Feito originalmente para a televisão, “OcidenteS” (2014) é
um projeto de quatro episódios que mostram histórias que se passam em décadas
diferentes sempre tendo como cenário o Bar Ocidente, mítico reduto da boemia
alternativa porto-alegrense. Cada um dos pequenos filmes tem uma trama
auto-contida, ou seja, podem ser vistos separadamente um do outro sem que isso
traga prejuízo de entendimento. Vendo todos juntos em sequência, entretanto, em
ordem cronológica de década, como foi exibido em algumas sessões no Cinebancários,
a obra no seu todo adquire uma visão ainda mais rica e impactante. O primeiro
curta, “As bateristas”, de Carlos Gerbase, tem a sua trama situada em algum
momento dos anos 80 e é o que tem ritmo narrativo mais irregular. Gerbase se
propõe a realizar uma espécie de revitalização das comédias românticas jovens
na linha John Hughes envenenada com punk rock, lesbianismo e drogas. Os diálogos
são truncados, as interpretações exalam amadorismo e a tosquice formal
predomina, mas “As bateristas” tem muito mais vitalidade que qualquer coisa que
seu diretor lançou nos últimos anos. Em “A última festa do século”, episódio
que se desenvolve na década de 90, Fabiano de Souza atinge o ponto alto artístico
de “OcidenteS”, num precioso conto nostálgico que combina onirismo, diálogos
lapidares, poesia, clássicos temas psicodélicos de Júpiter Maçã e erotismo
(pouquíssimas vezes uma mulher foi retratada no cinema gaúcho de forma tão
languidamente sensual quanto Miriã Possani nesse curta). Em termos de temática
e atmosfera, “Cinco cigarros e um beijo” e “Aurora”, episódios dirigidos por
Bruno Polidoro (os anos 2000) e João Gabriel de Queiroz (a presente década), se
aproximam bastante, retratando indivíduos angustiados e de sexualidade difusa
que se arrastam em noites regadas a hedonismo, álcool e vazio existencial. O mérito
dos diretores nesses curtas está na elegância narrativa e na sobriedade
emocional com que conduzem suas respectivas tramas, pontuadas por cenas que
carregam conotações simbólicas intrigantes.

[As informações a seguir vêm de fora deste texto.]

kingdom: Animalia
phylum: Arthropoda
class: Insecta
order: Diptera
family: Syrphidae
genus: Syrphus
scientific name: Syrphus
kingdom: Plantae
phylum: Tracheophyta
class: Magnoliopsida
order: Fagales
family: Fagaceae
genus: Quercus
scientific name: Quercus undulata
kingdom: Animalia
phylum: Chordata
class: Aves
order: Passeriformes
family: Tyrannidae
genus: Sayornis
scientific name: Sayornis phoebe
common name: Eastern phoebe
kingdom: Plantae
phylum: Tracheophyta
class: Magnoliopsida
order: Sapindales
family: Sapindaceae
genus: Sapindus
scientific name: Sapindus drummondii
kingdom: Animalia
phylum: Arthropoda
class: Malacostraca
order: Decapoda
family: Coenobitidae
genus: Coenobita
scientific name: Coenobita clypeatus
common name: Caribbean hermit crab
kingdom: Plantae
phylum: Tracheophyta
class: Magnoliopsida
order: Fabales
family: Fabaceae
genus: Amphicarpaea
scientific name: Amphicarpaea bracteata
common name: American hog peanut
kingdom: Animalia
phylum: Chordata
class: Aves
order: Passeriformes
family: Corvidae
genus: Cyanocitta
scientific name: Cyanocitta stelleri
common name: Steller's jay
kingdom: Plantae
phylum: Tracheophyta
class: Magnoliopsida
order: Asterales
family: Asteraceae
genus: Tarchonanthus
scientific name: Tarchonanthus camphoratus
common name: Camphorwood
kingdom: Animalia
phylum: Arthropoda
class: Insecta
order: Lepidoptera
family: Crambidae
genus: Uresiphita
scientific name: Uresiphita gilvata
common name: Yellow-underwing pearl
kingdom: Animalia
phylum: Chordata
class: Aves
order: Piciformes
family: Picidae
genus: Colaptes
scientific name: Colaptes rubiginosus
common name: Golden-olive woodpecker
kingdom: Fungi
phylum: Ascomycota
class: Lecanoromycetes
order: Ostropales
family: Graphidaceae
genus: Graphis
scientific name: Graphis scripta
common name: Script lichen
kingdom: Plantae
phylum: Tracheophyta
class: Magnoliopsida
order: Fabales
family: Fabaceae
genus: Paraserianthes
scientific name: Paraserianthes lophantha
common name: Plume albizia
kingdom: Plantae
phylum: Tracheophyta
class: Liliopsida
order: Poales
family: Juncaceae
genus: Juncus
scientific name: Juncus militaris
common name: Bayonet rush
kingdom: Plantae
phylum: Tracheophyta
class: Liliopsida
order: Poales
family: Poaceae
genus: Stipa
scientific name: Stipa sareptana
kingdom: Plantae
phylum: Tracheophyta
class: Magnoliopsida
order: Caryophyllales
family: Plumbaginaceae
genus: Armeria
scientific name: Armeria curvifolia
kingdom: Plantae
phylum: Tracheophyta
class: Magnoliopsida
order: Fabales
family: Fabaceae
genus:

Olhando em conjunto, os episódios de “OcidenteS” se
relacionam de forma sutil e contundente. A estética nas coxas de Gerbase evoca
um espírito misto de ingenuidade e malícia típico dos anos 80 e que acaba se
tornando contrastante com o lirismo do trecho noventista de Fabiano de Souza e
com o tom desiludido dos demais episódios. Como obra fechada, “OcidenteS” se
mostra um contundente retrato existencial de diferentes gerações de um tipo
específico de juventude (ou de “jovens adultos” como já diria os Walverdes em
uma de suas canções...), aquela de classe média de valores pretensamente
cosmopolitas, mas que vive numa sociedade de costumes provincianos. Nesse
choque entre intenções e realidade, a obra não se furta de evidenciar com
lucidez e sensibilidade os dilemas, contradições, desejos e frustrações da
juventude das últimas décadas.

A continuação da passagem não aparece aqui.